Manchester City replied to the reports stating that they were based on "hacked or stolen" emails or documents, but did not say that the leaked emails were fake. In March 2019, UEFA opened the investigation into the alleged breach of FFP rules by the City owner and the chairman. In February 2020, the club was banned from the Champions League for 2 years, with a fine of €30 million. But, in July 2020, the Court of Arbitration for Sport (CAS) lifted the ban and reduced the fine to €10 million, stating that majority of the violations were "either not established or time-barred". In April 2022, leaked emails were re-published by Der Spiegel. The report claimed that Manchester City was being investigated by the Premier League in terms of three allegations– The club pressured underage players to sign with City, disguising owner's funding as sponsorship payments, and secretly paid compensation to Roberto Mancini through Al Jazira.

In February 2023, Manchester City was alleged by the Premier League, which had concluded a four-year long investigation, of contravening more than 100 regulations on various occasions, most of which relating to finances. The league said City had provided misleading information about their finances for a nine-year period under Al Mubarak and Sheikh Mansour, with an independent commission to review the case. The Premier League's charges included 80 alleged breaches concerning the financial rules in 2009–18 and 30 breaches related to City's alleged lack of cooperation with the investigation since December 2018. The club subsequently released a statement, welcoming the appointment of an independent commission.

==Personal life==
Al Mubarak is married to Nadia Sehweil. The couple first met when they were both in high school. They have three children. Nadia, who is of Palestinian descent, runs a yoga, pilates and dance studio called Bodytree Studio in Abu Dhabi with her mother.

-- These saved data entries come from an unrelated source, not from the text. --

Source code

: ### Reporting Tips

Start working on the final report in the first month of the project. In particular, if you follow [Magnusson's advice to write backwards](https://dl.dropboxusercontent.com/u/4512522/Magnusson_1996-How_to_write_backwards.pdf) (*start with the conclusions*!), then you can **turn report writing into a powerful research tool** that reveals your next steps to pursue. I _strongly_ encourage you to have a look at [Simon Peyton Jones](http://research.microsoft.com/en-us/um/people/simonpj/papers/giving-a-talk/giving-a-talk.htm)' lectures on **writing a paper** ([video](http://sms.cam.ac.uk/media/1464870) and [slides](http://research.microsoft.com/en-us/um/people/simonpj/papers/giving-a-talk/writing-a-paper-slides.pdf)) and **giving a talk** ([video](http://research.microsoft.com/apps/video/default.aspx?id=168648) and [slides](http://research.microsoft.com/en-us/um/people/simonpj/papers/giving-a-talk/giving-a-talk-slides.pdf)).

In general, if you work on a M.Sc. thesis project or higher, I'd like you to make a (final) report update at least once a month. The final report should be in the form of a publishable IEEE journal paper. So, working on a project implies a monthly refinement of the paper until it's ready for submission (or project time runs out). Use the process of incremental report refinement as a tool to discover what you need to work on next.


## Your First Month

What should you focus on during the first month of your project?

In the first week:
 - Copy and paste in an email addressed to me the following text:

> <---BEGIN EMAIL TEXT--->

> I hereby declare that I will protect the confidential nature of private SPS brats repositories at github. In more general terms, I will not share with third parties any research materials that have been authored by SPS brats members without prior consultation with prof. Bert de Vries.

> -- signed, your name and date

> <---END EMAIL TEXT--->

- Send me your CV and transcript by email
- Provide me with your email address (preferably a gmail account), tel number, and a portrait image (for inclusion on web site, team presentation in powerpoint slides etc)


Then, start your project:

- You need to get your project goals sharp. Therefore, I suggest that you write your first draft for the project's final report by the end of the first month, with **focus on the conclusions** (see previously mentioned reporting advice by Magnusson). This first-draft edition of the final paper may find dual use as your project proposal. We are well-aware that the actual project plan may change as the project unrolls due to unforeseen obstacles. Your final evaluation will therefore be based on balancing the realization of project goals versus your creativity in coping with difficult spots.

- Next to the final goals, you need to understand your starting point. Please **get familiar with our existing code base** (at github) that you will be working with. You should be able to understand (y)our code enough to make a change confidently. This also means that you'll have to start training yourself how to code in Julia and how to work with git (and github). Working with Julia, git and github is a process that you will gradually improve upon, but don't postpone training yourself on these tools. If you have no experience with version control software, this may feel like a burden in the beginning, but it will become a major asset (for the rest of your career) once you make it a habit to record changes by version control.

In 2007, Al Mubarak was made Commander of the Star of the Order of the Italian Solidarity for supporting the "economic relationship" between Italy and the UAE. In 2013, he was made an honorary Commander of the Order of the British Empire (CBE) and received the Grand Gwanghwa Medal, the highest class of the South Korean Order of Diplomatic Service Merit. Al Mubarak is a recipient of the Asian Business Leadership Forum's (ABLF) Award in 2016. He was named as one of the 100 world's most influential and powerful Arabs in 2017 and 2018 by Arabian Business.